▶ [ASSIGNED TASK] Leaving out any pictures, print the entries that follow exactly as they stand.

(Lens and sensor parameters)
Content starts

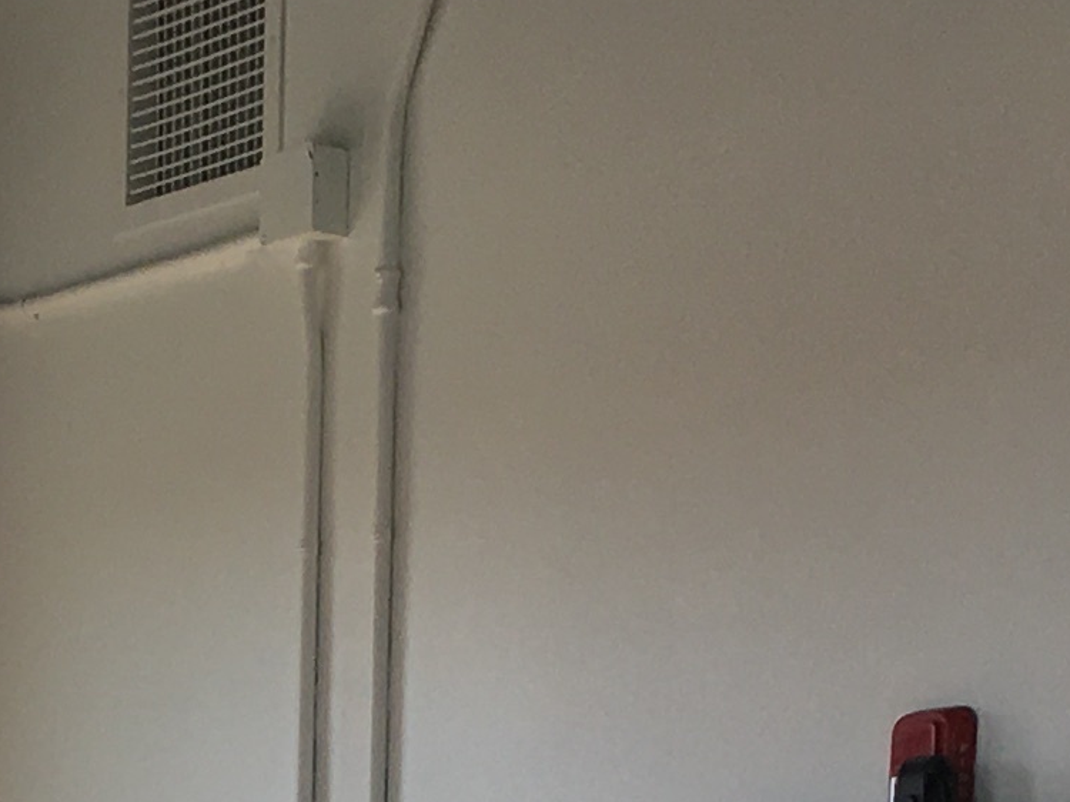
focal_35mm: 156
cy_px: 1982
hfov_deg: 12.6
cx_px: 290
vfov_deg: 8.6
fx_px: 4821
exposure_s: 1/172
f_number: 2.2
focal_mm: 4.15
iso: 25
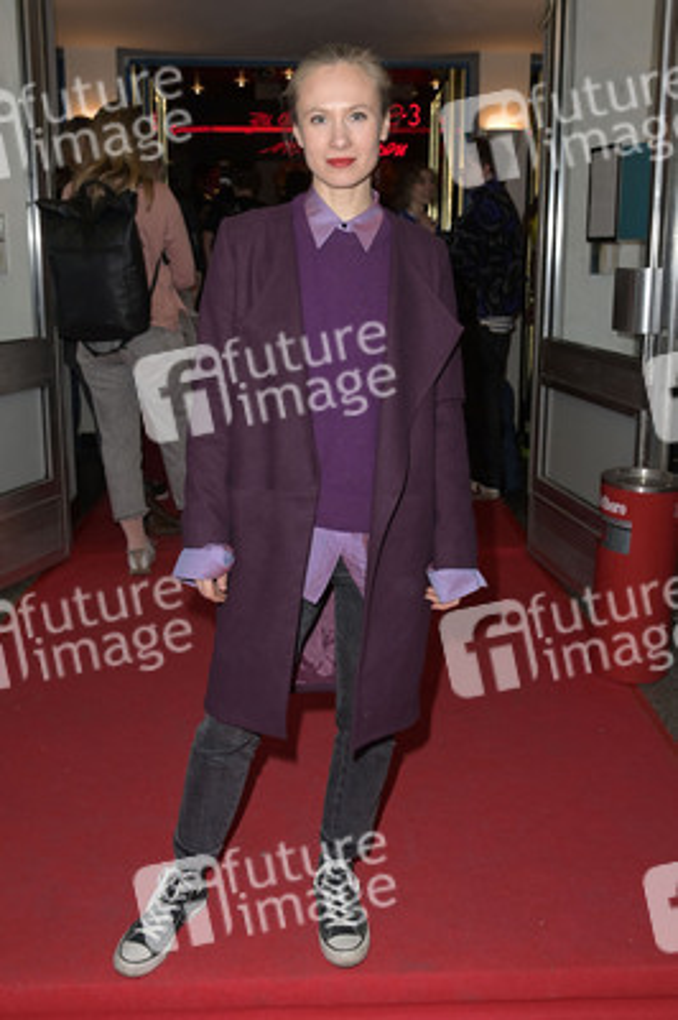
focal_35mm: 30
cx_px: 339
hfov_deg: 43.5
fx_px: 849
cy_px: 510
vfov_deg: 62.0
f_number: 5.6
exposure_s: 1/200
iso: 1000
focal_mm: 30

Content ends

▶ [OUTPUT]
focal_35mm: 156
cy_px: 1982
hfov_deg: 12.6
cx_px: 290
vfov_deg: 8.6
fx_px: 4821
exposure_s: 1/172
f_number: 2.2
focal_mm: 4.15
iso: 25
focal_35mm: 30
cx_px: 339
hfov_deg: 43.5
fx_px: 849
cy_px: 510
vfov_deg: 62.0
f_number: 5.6
exposure_s: 1/200
iso: 1000
focal_mm: 30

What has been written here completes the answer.